Cooking Time: 45 min Preparation Time: 15 min Serves: 4 people
a prepared Tomato Risotto with Fresh Basil meal

3 ripe roma tomatoes, sliced

3 tbsp olive oil, to drizzle

4 tbsp balsamic vinegar

3 finely chopped garlic clove, finely chopped

40 g butter

4 red onion, thinly sliced

700 g Tastic Risotto Rice

2 cups dry red wine

350 ml chicken stock

1 cup rosa tomatoes

Sea salt & freshly ground pepper, to taste

80 g parmesan, finely grated

Fresh basil leaves, to garnish

Extra virgin oil, plus extra for drizzling


  1. Preheat the oven to 180°C. Halve 2 slicing tomatoes & place on a baking tray.

  2. Meanwhile, heat the remaining olive oil & the butter in a large heavy-based saucepan & gently fry the onions over low heat for 5 minutes until softened but not coloured.
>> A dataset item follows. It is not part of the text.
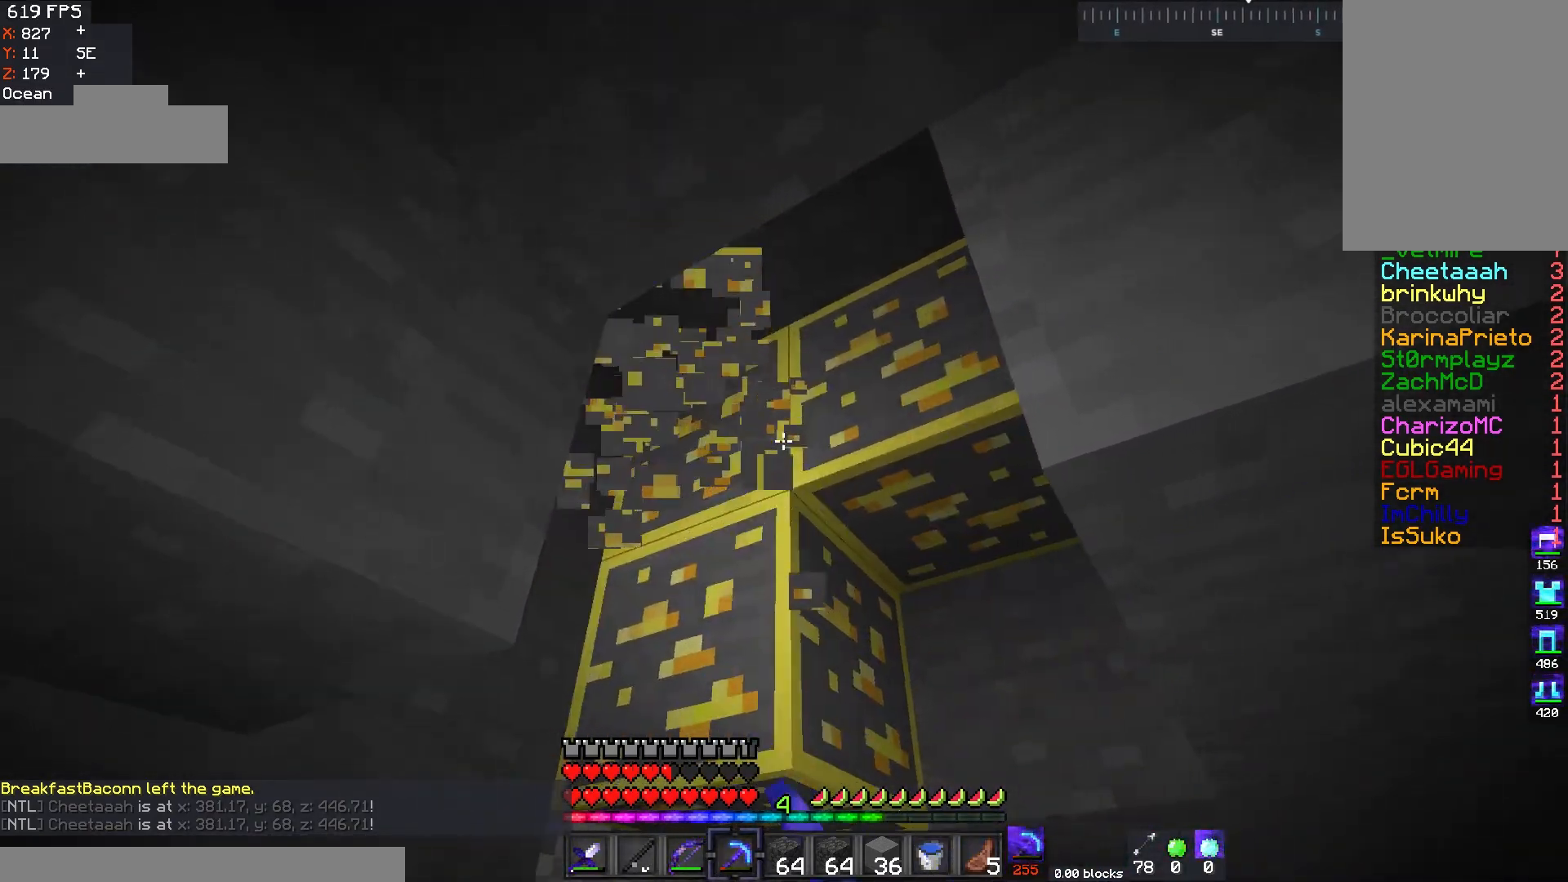
{"keys": [], "mouse": ["left"], "events": []}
  3. Add rice & fry for a further 5 minutes, or until the rice grains are slightly translucent.

  4. Add the wine (if using) and stir for 1-2 minutes, then add a ladle of stock and stir until the liquid is absorbed.

  5. Chop the remaining tomato and add to the risotto with the Rosa tomatoes.

  6. Add another ladle of stock, stir until absorbed and repeat the process with the remaining stock.

  7. This should take 20-30 minutes. The rice should be tender with a slight nutty bite and have a creamy rich texture.

  8. Remove the risotto from the heat, season to taste and add the parmesan.

  9. Serve immediately with the roast tomato halves and fresh basil. Drizzle with extra virgin olive oil before serving.